Stated problem A
Render this sentence from the commentary on European reactions to The Passion in Spanish: "Malcolm Fraser, the former Australian prime minister and like Sir Max a nominal conservative, calls the Bush administration ‘fundamentalist’."
Stated problem B
Continue the commentary on European reactions to The Passion from its last sentence.
## START Text section
In the United States, that is. Britain and Europe are another
matter. Leaving aside for the moment the question of
anti-Semitism, the most notable characteristic of the negative
reviews is a metropolitan condescension that Mel Gibson has
had the bad taste to make a religious movie about a Jesus who
isn’t an Episcopalian social worker with enlightened views on
women, gay marriage, and so forth. Jesus, they assure us, is
about ‘love’, not ‘violence’. Fine. Make your own Jesus movie.
But this is the one Mel wanted to make, and it seems there are
many millions of Americans prepared to sit through an R-rated
movie in Aramaic and Latin on Christ’s suffering.
In Britain, I’ll bet, those of an Anglican sensibility will
find it all a bit strong meat, and the godless masses will
ignore it, and on the Continent Mel’s fellow Catholics, having
wiggled free of their Church in little more than a generation,
will have no desire to be reminded of what they’re missing. At
the European box-office, Starsky & Hutch stands a good chance
of clobbering The Passion. If so, this movie will join that
select group of cultural markers that separate Europe from
‘Bush’s America’. I say ‘Bush’s America’ because even though,
at least in his impeachment period, Bill Clinton had hordes of
‘spiritual advisers’ and was on a permanent touring circuit of
‘prayer breakfasts’ and had his press secretary issue press
releases on which psalms he was studying during the
impeachment trial and ostentatiously carried his Bible in his
hand on any number of occasions — including the Easter Day
service, after which he went back to the Oval Office to
observe the resurrection in a more personal sense with his
trusty intern — despite all that, it’s George W. Bush’s
religiosity that seems to have got under Europe’s skin.
As Max Hastings wrote in the Guardian, ‘It is hard not to hate
George Bush. His ignorance and conceit, his professed special
relationship with God, invite revulsion.’ Just for the record,
he does not claim a ‘special relationship’ with God, just a
relationship. But to secular Europe, where fewer and fewer
profess any sort of relationship with the Big Guy, even that
modest claim is enough for them to lump him in the same
category as his near neighbours in Texas, the incinerated
cultists of Waco. Malcolm Fraser, the former Australian prime
minister and like Sir Max a nominal conservative, calls the
Bush administration ‘fundamentalist’. If one had to distil
into one sentence the contempt that Britain’s great thinkers
have for Tony Blair, it would be from Jeremy Paxman’s
interrogation about the Prime Minister’s relationship with the
President: ‘Do you pray together?’ The studio audience
sniggered.
## END Text section
## START Dataset entries
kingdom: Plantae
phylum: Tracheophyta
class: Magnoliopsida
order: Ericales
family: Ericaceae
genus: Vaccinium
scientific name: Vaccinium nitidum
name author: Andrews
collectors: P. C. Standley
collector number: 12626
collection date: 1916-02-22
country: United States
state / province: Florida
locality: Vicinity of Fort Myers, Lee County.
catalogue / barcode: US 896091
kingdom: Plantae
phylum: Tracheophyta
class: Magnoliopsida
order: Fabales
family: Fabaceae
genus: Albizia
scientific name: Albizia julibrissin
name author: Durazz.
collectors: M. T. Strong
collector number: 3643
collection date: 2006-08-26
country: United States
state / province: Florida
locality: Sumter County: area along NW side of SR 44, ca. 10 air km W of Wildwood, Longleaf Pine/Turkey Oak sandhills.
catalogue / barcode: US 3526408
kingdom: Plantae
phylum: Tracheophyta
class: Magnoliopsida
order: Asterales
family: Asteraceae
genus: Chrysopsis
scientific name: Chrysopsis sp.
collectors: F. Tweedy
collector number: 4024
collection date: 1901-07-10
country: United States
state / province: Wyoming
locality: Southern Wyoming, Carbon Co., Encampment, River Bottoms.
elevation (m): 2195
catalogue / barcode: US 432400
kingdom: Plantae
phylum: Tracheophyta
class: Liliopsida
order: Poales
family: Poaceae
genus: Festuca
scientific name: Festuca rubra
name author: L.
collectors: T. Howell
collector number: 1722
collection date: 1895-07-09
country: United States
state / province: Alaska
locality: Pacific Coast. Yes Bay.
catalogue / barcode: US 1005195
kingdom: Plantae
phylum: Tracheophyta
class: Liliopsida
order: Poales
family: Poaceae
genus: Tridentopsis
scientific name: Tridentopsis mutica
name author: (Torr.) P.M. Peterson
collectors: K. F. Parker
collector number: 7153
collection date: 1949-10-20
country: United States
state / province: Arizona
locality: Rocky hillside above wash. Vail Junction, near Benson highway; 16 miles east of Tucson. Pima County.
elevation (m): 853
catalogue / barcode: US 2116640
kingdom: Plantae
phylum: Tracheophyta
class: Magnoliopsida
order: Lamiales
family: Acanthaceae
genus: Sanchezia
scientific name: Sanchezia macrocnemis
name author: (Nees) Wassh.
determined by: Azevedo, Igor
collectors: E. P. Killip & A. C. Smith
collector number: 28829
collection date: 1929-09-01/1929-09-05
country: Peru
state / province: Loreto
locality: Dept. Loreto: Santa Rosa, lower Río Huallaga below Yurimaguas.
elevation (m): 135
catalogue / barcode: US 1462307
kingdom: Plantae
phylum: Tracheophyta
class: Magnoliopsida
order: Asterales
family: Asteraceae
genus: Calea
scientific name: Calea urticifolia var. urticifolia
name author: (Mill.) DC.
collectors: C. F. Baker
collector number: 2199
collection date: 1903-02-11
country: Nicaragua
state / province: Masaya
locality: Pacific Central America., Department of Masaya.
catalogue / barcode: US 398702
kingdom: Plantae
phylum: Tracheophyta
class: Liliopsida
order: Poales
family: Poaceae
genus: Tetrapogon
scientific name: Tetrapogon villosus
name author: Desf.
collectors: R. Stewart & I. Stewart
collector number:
## END Dataset entries
Reply A
Malcolm Fraser, ex primer ministro de Australia y, como Sir Max, conservador nominal, califica a la administración Bush de «fundamentalista».

Reply B
America is the last religious nation in the Western world, the
last in which a majority of the population are practising
believers and regular attenders of church (or synagogue, or
mosque). So Bush praying is only a joke to foreigners like
Pax’n’Max. No Democratic candidates have been suicidal enough
to mock him on those grounds, and even in the party’s more
decadent precincts it’s understood that the hard math of
electoral politics requires campaigners at least not to appear
ungodly. God-wise, to the American people, Bush is normal, not
weird. Going to church is normal. Going to Bible study is
normal. Buying albums of sacred songs by country singers is
normal.
Anti-Americanism makes strange bedfellows. The Arab Islamists
despise America because it’s all lap-dancing and gay-phone
sex; Europe’s radical secularists despise America because it’s
all born-again Christians hung up on abortion. They’re both
right. The free market enables Hustler to thrive. And the free
market in churches enables religion to thrive. In Europe, the
established church, whether formal (the Church of England) or
informal (as in Catholic Ireland, Italy and Spain), killed
religion as surely as state ownership killed the British car
industry. When the Episcopal Church degenerates into a bunch
of wimpsville self-doubters, Americans go elsewhere. When the
Church of England undergoes similar institutional decline,
Britons give up on religion entirely.
‘When men cease to believe in God,’ said Chesterton, ‘they do
not believe in nothing; they believe in anything!’ The
anything most of the Western world’s non-believers believe in
is government: instead of a state church, Europe believes in
the state as church — the purveyor of cradle-to-grave welfare
will provide daycare for your babies and take your aged
parents off your hands. The people are happy to have cast off
the supposed stultifying oppressiveness of religion for a
world in which the state regulates every aspect of life. The
French government’s recent headscarf ban — which, in the
interests of an ecumenical fig-leaf, is also a ban on
yarmulkes and ‘large’ crucifixes — seems the way of the
future, an attempt to push all religion to the fringes of
life. A couple of years back, a Canadian ‘human rights
commission’, in its ruling that a Christian printer had
illegally discriminated against a gay group by turning down a
printing job for pro-gay literature, said he had the right to
his religious beliefs in his own home but he had to check them
at the door when he left for work in the morning. Who’s in the
closet now?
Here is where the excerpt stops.